** Material for this exercise follows **

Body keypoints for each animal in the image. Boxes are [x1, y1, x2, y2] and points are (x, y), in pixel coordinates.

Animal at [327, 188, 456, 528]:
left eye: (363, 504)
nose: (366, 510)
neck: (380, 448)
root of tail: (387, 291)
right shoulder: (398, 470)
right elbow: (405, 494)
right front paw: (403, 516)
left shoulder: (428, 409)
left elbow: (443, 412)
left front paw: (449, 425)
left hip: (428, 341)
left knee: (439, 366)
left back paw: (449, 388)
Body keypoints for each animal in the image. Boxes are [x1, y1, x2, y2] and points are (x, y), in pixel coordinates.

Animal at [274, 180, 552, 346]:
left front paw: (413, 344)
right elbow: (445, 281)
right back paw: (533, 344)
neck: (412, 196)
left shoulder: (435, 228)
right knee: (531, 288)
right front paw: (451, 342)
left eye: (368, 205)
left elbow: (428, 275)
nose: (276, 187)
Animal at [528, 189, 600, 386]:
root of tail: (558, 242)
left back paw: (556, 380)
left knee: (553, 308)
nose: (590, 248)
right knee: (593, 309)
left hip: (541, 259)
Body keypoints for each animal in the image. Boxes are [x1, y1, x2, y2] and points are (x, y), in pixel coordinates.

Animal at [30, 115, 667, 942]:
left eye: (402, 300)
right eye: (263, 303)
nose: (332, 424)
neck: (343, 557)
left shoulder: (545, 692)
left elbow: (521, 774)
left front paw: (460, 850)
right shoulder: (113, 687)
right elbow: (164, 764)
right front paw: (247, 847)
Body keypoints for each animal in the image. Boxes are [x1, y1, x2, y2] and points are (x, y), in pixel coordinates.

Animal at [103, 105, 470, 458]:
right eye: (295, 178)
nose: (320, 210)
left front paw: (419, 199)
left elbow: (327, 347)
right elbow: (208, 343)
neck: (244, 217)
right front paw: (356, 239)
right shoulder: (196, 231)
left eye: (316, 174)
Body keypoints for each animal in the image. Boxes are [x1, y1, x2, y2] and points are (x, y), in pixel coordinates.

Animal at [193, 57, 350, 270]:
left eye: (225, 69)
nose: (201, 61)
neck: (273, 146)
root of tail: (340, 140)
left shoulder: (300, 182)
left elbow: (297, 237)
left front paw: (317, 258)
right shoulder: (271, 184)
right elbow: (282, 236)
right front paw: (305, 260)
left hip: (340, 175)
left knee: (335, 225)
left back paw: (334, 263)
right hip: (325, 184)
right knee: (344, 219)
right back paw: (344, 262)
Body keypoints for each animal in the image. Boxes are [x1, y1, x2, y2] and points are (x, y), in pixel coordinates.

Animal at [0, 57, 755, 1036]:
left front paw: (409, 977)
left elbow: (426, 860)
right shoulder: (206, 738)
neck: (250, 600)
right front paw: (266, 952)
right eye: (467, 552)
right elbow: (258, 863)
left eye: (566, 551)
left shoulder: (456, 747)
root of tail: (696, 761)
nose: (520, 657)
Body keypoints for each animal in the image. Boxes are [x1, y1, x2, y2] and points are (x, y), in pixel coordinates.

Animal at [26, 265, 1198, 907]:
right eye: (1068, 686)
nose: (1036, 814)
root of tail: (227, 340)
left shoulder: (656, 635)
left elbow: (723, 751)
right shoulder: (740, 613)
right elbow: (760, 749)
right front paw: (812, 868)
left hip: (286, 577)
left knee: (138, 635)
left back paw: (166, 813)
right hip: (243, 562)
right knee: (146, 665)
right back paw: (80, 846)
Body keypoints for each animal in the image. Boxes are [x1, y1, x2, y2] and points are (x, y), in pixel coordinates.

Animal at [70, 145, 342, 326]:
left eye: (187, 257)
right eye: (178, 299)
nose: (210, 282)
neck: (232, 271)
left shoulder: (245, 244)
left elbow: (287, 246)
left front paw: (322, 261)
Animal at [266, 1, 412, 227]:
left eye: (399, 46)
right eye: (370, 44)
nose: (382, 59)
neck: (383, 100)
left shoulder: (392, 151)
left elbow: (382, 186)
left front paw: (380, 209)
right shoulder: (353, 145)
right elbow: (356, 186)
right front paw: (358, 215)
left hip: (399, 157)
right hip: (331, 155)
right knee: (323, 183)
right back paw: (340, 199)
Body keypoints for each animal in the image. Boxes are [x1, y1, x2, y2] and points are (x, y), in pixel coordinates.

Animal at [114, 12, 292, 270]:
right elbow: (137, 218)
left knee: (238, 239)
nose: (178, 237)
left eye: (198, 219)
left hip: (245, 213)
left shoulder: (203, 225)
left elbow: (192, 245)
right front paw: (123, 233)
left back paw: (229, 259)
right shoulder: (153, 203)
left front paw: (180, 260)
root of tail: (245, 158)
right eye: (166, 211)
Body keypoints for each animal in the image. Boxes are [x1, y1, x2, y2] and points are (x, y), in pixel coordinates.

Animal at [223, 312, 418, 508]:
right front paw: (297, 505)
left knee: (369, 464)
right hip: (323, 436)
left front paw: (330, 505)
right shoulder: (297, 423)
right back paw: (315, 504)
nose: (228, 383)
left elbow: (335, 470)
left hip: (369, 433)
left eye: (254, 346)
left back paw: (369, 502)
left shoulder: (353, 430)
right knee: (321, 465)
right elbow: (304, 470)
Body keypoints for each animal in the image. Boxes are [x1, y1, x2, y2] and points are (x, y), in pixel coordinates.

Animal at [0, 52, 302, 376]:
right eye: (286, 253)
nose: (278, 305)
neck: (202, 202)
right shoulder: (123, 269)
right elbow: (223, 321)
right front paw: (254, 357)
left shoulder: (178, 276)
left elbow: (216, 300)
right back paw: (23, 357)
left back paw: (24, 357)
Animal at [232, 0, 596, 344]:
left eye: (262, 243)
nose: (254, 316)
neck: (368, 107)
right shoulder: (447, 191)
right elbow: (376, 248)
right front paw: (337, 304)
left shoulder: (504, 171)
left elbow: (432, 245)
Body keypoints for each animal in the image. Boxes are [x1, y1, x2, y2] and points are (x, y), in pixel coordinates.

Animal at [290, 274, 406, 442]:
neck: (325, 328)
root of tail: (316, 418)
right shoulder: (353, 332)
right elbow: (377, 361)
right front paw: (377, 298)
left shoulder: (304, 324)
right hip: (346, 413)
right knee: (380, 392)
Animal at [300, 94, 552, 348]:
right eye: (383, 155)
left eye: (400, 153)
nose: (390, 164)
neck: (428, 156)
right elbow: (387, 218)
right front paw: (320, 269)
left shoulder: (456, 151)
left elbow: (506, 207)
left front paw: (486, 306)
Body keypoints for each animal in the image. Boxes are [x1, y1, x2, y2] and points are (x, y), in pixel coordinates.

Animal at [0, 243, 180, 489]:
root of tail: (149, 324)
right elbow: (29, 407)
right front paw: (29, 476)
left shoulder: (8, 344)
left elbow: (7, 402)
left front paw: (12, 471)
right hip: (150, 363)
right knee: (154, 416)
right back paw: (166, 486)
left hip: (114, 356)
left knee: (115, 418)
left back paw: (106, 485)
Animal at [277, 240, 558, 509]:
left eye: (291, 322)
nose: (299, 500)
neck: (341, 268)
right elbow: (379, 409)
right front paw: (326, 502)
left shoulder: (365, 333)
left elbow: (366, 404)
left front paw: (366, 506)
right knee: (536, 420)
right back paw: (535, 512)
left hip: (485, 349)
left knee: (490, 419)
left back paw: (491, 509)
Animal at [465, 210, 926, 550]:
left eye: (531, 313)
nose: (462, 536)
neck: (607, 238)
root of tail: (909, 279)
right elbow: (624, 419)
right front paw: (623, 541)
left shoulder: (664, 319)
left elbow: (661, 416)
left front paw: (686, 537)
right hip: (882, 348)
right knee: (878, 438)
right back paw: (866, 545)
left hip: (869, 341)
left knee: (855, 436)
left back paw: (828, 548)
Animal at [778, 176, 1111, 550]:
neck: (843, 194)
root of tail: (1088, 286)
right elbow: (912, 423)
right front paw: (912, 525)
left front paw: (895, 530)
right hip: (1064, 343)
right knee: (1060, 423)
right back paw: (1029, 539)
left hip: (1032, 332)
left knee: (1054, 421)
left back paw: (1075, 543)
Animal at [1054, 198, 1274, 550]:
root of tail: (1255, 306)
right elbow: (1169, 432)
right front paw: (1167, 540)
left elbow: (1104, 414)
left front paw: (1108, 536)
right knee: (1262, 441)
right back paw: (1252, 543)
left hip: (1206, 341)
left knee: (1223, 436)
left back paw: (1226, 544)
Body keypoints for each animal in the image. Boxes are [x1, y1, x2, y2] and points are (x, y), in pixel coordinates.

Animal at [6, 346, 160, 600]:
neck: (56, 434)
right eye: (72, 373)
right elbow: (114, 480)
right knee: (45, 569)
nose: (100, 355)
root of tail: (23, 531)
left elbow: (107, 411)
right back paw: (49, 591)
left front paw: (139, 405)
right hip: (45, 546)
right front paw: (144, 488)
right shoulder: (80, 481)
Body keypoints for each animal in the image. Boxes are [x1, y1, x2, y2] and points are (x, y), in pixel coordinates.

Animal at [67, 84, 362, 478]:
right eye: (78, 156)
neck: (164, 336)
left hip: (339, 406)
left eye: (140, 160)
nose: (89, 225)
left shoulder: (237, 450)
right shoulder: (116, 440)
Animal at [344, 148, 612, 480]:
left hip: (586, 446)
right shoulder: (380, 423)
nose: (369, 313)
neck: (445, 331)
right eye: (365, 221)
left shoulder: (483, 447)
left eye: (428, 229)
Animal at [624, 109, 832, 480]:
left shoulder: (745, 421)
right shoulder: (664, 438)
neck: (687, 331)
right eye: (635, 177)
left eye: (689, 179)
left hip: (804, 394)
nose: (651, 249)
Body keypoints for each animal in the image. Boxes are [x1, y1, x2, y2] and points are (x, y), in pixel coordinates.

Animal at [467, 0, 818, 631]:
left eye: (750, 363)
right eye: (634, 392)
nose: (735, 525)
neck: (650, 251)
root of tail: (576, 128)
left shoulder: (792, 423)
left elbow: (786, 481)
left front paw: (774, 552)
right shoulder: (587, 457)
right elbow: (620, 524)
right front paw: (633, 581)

** End of Material for this exercise **

▸ **Required action**: Using the entries above, output exactly the lines between the line holding "root of tail: (1255, 306)" and the line holding "left front paw: (774, 552)", end lines included, and nothing more.

▸ **Output for this exercise**:
root of tail: (1255, 306)
right elbow: (1169, 432)
right front paw: (1167, 540)
left elbow: (1104, 414)
left front paw: (1108, 536)
right knee: (1262, 441)
right back paw: (1252, 543)
left hip: (1206, 341)
left knee: (1223, 436)
left back paw: (1226, 544)
Body keypoints for each animal in the image. Boxes are [x1, y1, x2, y2] and points are (x, y), in pixel coordinates.

Animal at [6, 346, 160, 600]:
neck: (56, 434)
right eye: (72, 373)
right elbow: (114, 480)
right knee: (45, 569)
nose: (100, 355)
root of tail: (23, 531)
left elbow: (107, 411)
right back paw: (49, 591)
left front paw: (139, 405)
right hip: (45, 546)
right front paw: (144, 488)
right shoulder: (80, 481)
Body keypoints for each animal in the image. Boxes are [x1, y1, x2, y2] and points are (x, y), in pixel coordinates.

Animal at [67, 84, 362, 478]:
right eye: (78, 156)
neck: (164, 336)
left hip: (339, 406)
left eye: (140, 160)
nose: (89, 225)
left shoulder: (237, 450)
right shoulder: (116, 440)
Animal at [344, 148, 612, 480]:
left hip: (586, 446)
right shoulder: (380, 423)
nose: (369, 313)
neck: (445, 331)
right eye: (365, 221)
left shoulder: (483, 447)
left eye: (428, 229)
Animal at [624, 109, 832, 480]:
left shoulder: (745, 421)
right shoulder: (664, 438)
neck: (687, 331)
right eye: (635, 177)
left eye: (689, 179)
left hip: (804, 394)
nose: (651, 249)
Body keypoints for each animal in the image. Boxes are [x1, y1, x2, y2] and points are (x, y), in pixel coordinates.

Animal at [467, 0, 818, 631]:
left eye: (750, 363)
right eye: (634, 392)
nose: (735, 525)
neck: (650, 251)
root of tail: (576, 128)
left shoulder: (792, 423)
left elbow: (786, 481)
left front paw: (774, 552)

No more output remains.